• [INSTRUCTION] Go through the entries below and work out how many lines include "utente". Answer with the number only.

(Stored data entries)
○ ○ ○

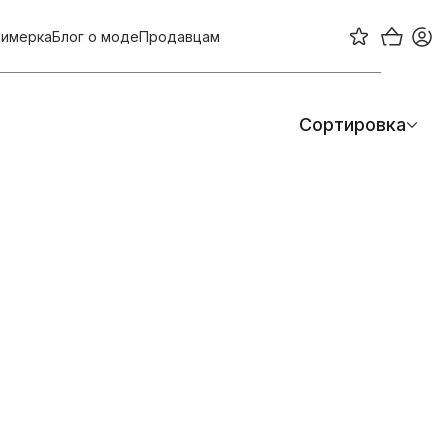
имерка
Блог о моде
Продавцам
Сортировка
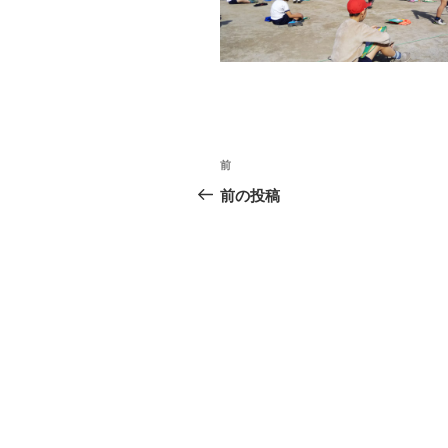
投
前
前
稿
の
前の投稿
投
ナ
稿
ビ
ゲ
ー
シ
ョ
ン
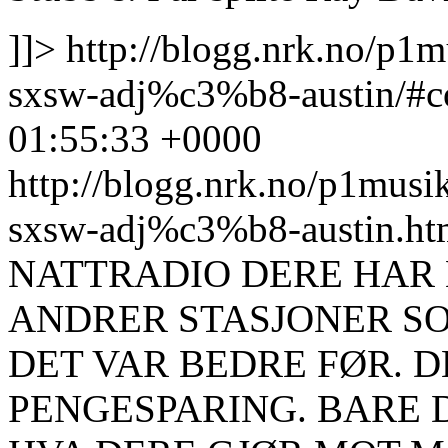
]]>
http://blogg.nrk.no/p
sxsw-adj%c3%b8-austin/#
01:55:33 +0000
http://blogg.nrk.no/p1mus
sxsw-adj%c3%b8-austin.h
NATTRADIO DERE HAR 
ANDRER STASJONER S
DET VAR BEDRE FØR. D
PENGESPARING. BARE D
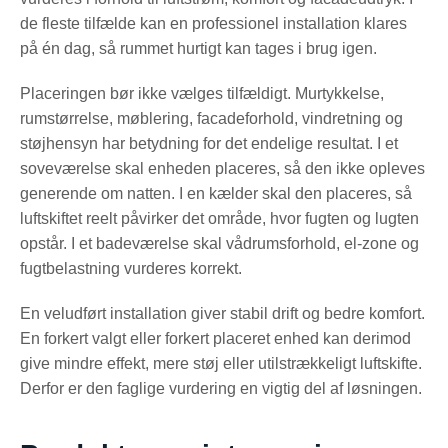
de fleste tilfælde kan en professionel installation klares
på én dag, så rummet hurtigt kan tages i brug igen.
Placeringen bør ikke vælges tilfældigt. Murtykkelse,
rumstørrelse, møblering, facadeforhold, vindretning og
støjhensyn har betydning for det endelige resultat. I et
soveværelse skal enheden placeres, så den ikke opleves
generende om natten. I en kælder skal den placeres, så
luftskiftet reelt påvirker det område, hvor fugten og lugten
opstår. I et badeværelse skal vådrumsforhold, el-zone og
fugtbelastning vurderes korrekt.
En veludført installation giver stabil drift og bedre komfort.
En forkert valgt eller forkert placeret enhed kan derimod
give mindre effekt, mere støj eller utilstrækkeligt luftskifte.
Derfor er den faglige vurdering en vigtig del af løsningen.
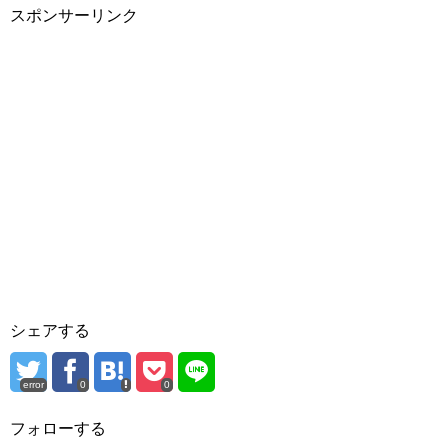
スポンサーリンク
シェアする
error
0
0
フォローする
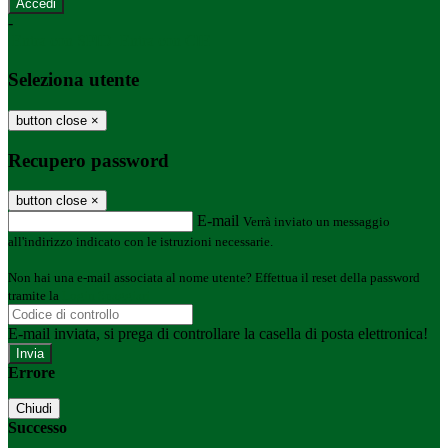
-
Entra con SPID
Entra con CIE
Seleziona utente
button close
×
Recupero password
button close
×
E-mail
Verrà inviato un messaggio
all'indirizzo indicato con le istruzioni necessarie.
Non hai una e-mail associata al nome utente? Effettua il reset della password
tramite la
Login Spaggiari
E-mail inviata, si prega di controllare la casella di posta elettronica!
Errore
Chiudi
Successo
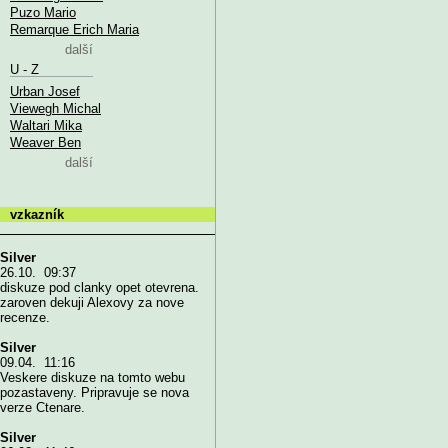
Puzo Mario
Remarque Erich Maria
další
U - Z
Urban Josef
Viewegh Michal
Waltari Mika
Weaver Ben
další
vzkazník
Silver
26.10. 09:37
diskuze pod clanky opet otevrena.
zaroven dekuji Alexovy za nove
recenze.
Silver
09.04. 11:16
Veskere diskuze na tomto webu
pozastaveny. Pripravuje se nova
verze Ctenare.
Silver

○ ○ ○

• [RESULT FOR THIS EXERCISE] 2